WHAT NEEDS TO BE DONE: Below are records to reproduce in full; copy them exactly but keep the pictures out.

GIVEN DATA:
<<<<
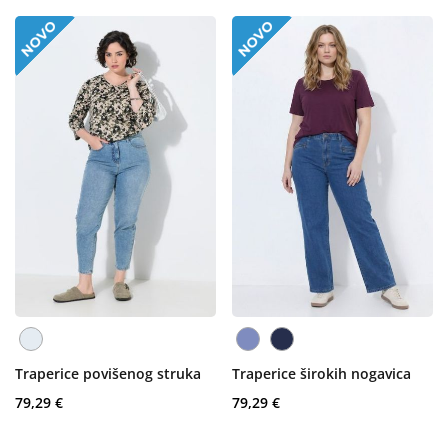
Traperice povišenog struka
Traperice širokih nogavica
79,29 €
79,29 €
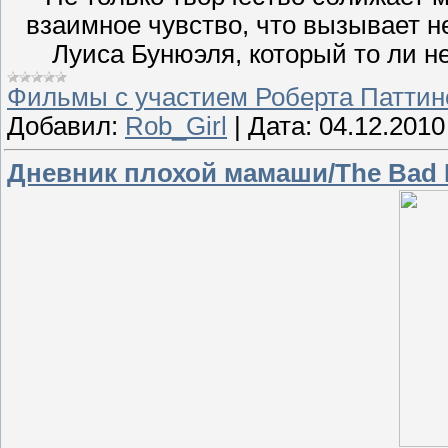
взаимное чувство, что вызывает н
Луиса Бунюэля, который то ли н
Фильмы с участием Роберта Паттин
Добавил:
Rob_Girl
|
Дата:
04.12.2010
Дневник плохой мамаши/The Bad M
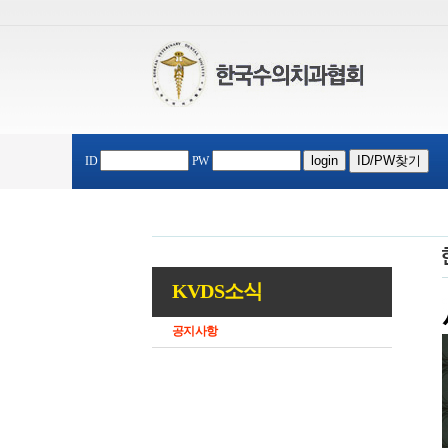
ID
PW
KVDS소식
공지사항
>>>>
PROBLEM SOLUTION:
Traperice povišenog struka
Traperice širokih nogavica
79,29 €
79,29 €
взаимное чувство, что вызывает н
Луиса Бунюэля, который то ли н
Фильмы с участием Роберта Паттин
Добавил:
Rob_Girl
|
Дата:
04.12.2010
Дневник плохой мамаши/The Bad M
ID
PW
KVDS소식
공지사항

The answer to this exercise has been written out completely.